> WORK REQUEST: Can you transcribe every record below exactly as it appears?

Saved data entries:
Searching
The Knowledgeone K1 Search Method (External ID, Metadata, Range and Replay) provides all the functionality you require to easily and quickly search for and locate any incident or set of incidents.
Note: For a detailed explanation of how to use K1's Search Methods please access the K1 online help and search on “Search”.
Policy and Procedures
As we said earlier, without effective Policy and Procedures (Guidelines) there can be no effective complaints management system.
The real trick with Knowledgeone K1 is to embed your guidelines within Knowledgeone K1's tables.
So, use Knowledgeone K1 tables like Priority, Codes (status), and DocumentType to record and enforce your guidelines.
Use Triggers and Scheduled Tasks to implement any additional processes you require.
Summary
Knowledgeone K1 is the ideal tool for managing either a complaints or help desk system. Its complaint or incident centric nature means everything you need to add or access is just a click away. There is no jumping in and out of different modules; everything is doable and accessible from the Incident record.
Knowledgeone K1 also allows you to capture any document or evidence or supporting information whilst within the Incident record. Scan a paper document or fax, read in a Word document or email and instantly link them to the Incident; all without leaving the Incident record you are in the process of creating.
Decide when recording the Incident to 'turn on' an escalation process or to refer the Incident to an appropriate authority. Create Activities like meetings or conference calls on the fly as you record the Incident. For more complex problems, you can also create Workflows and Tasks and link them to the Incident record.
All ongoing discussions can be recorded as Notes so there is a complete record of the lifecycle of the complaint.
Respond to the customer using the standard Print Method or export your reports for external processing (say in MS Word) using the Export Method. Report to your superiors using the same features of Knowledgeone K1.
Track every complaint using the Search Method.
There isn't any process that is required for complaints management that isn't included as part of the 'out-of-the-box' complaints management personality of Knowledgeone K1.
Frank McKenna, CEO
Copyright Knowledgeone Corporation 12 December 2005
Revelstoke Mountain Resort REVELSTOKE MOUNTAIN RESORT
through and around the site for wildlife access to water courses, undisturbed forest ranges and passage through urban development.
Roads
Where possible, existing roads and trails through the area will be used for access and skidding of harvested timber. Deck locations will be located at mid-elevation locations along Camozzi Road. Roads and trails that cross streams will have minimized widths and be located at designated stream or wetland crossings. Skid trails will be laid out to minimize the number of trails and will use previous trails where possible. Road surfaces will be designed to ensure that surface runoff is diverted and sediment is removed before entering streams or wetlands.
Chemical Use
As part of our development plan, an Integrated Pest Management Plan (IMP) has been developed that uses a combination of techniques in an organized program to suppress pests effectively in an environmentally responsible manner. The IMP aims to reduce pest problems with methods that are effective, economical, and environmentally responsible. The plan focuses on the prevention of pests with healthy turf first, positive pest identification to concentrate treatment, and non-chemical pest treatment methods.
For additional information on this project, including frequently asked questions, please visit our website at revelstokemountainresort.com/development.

> RESPONSE:
Searching
The Knowledgeone K1 Search Method (External ID, Metadata, Range and Replay) provides all the functionality you require to easily and quickly search for and locate any incident or set of incidents.
Note: For a detailed explanation of how to use K1's Search Methods please access the K1 online help and search on “Search”.
Policy and Procedures
As we said earlier, without effective Policy and Procedures (Guidelines) there can be no effective complaints management system.
The real trick with Knowledgeone K1 is to embed your guidelines within Knowledgeone K1's tables.
So, use Knowledgeone K1 tables like Priority, Codes (status), and DocumentType to record and enforce your guidelines.
Use Triggers and Scheduled Tasks to implement any additional processes you require.
Summary
Knowledgeone K1 is the ideal tool for managing either a complaints or help desk system. Its complaint or incident centric nature means everything you need to add or access is just a click away. There is no jumping in and out of different modules; everything is doable and accessible from the Incident record.
Knowledgeone K1 also allows you to capture any document or evidence or supporting information whilst within the Incident record. Scan a paper document or fax, read in a Word document or email and instantly link them to the Incident; all without leaving the Incident record you are in the process of creating.
Decide when recording the Incident to 'turn on' an escalation process or to refer the Incident to an appropriate authority. Create Activities like meetings or conference calls on the fly as you record the Incident. For more complex problems, you can also create Workflows and Tasks and link them to the Incident record.
All ongoing discussions can be recorded as Notes so there is a complete record of the lifecycle of the complaint.
Respond to the customer using the standard Print Method or export your reports for external processing (say in MS Word) using the Export Method. Report to your superiors using the same features of Knowledgeone K1.
Track every complaint using the Search Method.
There isn't any process that is required for complaints management that isn't included as part of the 'out-of-the-box' complaints management personality of Knowledgeone K1.
Frank McKenna, CEO
Copyright Knowledgeone Corporation 12 December 2005
Revelstoke Mountain Resort REVELSTOKE MOUNTAIN RESORT
through and around the site for wildlife access to water courses, undisturbed forest ranges and passage through urban development.
Roads
Where possible, existing roads and trails through the area will be used for access and skidding of harvested timber. Deck locations will be located at mid-elevation locations along Camozzi Road. Roads and trails that cross streams will have minimized widths and be located at designated stream or wetland crossings. Skid trails will be laid out to minimize the number of trails and will use previous trails where possible. Road surfaces will be designed to ensure that surface runoff is diverted and sediment is removed before entering streams or wetlands.
Chemical Use
As part of our development plan, an Integrated Pest Management Plan (IMP) has been developed that uses a combination of techniques in an organized program to suppress pests effectively in an environmentally responsible manner. The IMP aims to reduce pest problems with methods that are effective, economical, and environmentally responsible. The plan focuses on the prevention of pests with healthy turf first, positive pest identification to concentrate treatment, and non-chemical pest treatment methods.
For additional information on this project, including frequently asked questions, please visit our website at revelstokemountainresort.com/development.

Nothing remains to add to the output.